Document section:
Kürşat Çınar

Ohio State University

February 2015


Exploring the Linkage between Political and Economic Institutions and Economic Development

“Few political scientists and economists doubt that institutions potentially affect macroeconomic performance” argues Benson Durham, “but, the challenge is to avoid tautologies and to render testable propositions.” Many scholars have examined the linkage between institutions and economic development yet nothing has been fully set in stone regarding the “causal” linkage between these two phenomena. Some experts argue that better institutions yield higher macroeconomic performance whereas others maintain that it is the economic development that opens the doors for more sound institutions. This short piece will briefly cover the divergent strands of the literature, underline the problems in the extant literature, and provide possible solutions to these problems.

Brief A: List the three things the opening passage on institutions and economic development says the short piece will do.
Brief B: Decide whether each statement agrees with the opening passage on institutions and economic development, and quote the words that settle each one: (i) Few political scientists and economists doubt that institutions can affect macroeconomic performance. (ii) The causal linkage between institutions and economic development has been firmly established. (iii) All experts agree that better institutions lead to higher macroeconomic performance.

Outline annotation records

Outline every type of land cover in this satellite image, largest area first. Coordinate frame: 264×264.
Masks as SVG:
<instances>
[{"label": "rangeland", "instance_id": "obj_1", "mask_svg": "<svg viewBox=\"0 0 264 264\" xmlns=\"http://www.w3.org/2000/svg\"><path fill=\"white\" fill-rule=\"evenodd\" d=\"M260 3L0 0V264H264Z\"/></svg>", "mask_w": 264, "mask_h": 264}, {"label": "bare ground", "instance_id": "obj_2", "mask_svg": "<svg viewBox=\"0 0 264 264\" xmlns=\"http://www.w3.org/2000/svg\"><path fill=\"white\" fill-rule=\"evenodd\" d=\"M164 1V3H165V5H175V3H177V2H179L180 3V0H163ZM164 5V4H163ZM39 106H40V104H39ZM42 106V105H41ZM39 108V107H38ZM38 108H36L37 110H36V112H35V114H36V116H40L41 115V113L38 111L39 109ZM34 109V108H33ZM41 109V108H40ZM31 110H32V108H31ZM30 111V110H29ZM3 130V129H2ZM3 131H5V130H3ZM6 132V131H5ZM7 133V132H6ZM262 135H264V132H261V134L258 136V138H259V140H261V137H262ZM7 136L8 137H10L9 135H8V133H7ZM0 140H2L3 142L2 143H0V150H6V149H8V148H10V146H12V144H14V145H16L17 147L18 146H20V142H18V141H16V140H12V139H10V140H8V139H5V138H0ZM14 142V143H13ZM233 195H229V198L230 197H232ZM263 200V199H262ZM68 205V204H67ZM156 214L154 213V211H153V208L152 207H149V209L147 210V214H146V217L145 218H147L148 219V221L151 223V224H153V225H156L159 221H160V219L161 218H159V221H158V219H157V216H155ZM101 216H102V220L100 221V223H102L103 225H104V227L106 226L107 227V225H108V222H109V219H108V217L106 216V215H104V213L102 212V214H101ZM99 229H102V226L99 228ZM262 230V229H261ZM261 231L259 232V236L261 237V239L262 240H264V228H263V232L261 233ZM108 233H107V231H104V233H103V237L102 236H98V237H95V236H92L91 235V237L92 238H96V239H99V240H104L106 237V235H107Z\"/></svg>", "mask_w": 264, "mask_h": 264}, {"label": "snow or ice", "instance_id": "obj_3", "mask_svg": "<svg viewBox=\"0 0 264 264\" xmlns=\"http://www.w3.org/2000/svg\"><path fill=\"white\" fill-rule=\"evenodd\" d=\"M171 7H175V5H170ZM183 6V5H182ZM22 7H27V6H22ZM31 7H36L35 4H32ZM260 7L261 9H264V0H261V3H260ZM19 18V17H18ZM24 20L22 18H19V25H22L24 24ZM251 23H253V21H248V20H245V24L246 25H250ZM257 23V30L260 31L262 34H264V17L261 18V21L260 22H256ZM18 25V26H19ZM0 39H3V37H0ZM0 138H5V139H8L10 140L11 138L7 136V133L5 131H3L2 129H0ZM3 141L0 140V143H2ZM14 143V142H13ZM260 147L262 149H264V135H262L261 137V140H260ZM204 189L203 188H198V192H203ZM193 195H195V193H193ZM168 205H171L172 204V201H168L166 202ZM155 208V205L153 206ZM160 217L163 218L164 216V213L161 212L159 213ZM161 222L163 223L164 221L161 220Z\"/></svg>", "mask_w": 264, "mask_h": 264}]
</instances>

Exercise output A:
1. Briefly cover the divergent strands of the literature
2. Underline the problems in the extant literature
3. Provide possible solutions to these problems

Exercise output B:
(i) Yes: "Few political scientists and economists doubt that institutions potentially affect macroeconomic performance"
(ii) No: "nothing has been fully set in stone regarding the “causal” linkage between these two phenomena"
(iii) No: "whereas others maintain that it is the economic development that opens the doors for more sound institutions"